The main sentence poem comes from Tao Yuanming's Drinking Five;

Building a house is human, and there are no horses and chariots.

What can you do? The heart is far from being self-centered.

Picking chrysanthemums under the east fence, you can see Nanshan leisurely.

The mountains are getting better and better, and the birds are back.

That makes sense. I forgot what I wanted to say.

The whole poem means: building a house in a place where people come and go, but it will not be disturbed by secular communication.

Ask me why. As long as my mind is far away from the secular world, I will naturally feel that my place is secluded.

Picking chrysanthemums under the east fence, leisurely, Nanshan in the distance comes into view.

In the evening, the scenery of Nanshan is very good, the fog lingers between the peaks and the birds return together.

It contains the true meaning of life. Want to distinguish clearly, but forget how to express.

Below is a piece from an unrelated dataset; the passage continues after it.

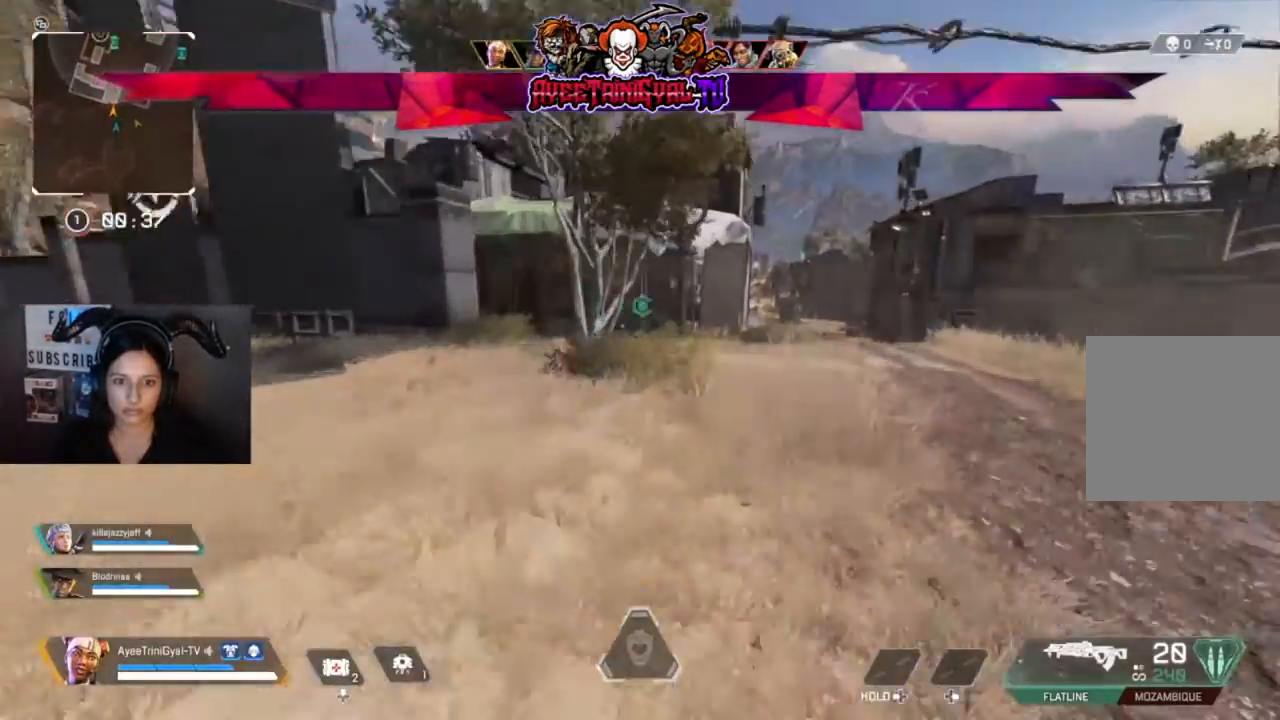
{"buttons": [], "left_stick": "up", "right_stick": "center", "events": []}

This poem mainly describes the poet's carefree state of mind after leaving his official post and returning to his hometown, and reflects Tao Yuanming's life attitude and experience that he is determined to abandon the muddy secular fame and return to nature, revel in nature and even step into the realm of "getting carried away". This poem takes "far" as the program and reveals the connotation of "far" in three layers. The first four sentences are about "human condition" and the emptiness and forgetfulness that the spirit transcends the secular. Four sentences are written about the materialized selflessness of looking at the surrounding scenery and immersed in the natural charm. The last two sentences go further, writing "heart", and in the process of confusing things with me, I realized the unspeakable meaning of life. The artistic conception of this poem, from emptiness to oblivion, to materialization and forgetting words, is the most profound and full embodiment of Tao Yuanming's philosophy of natural life and poetic style of returning to nature after his retirement. Wang Guowei said in "Words on Earth": "Without me, we look at things by things, and we don't know what I am and what things are." This poem is the representative work of Tao Yuanming's "The Land Without Me".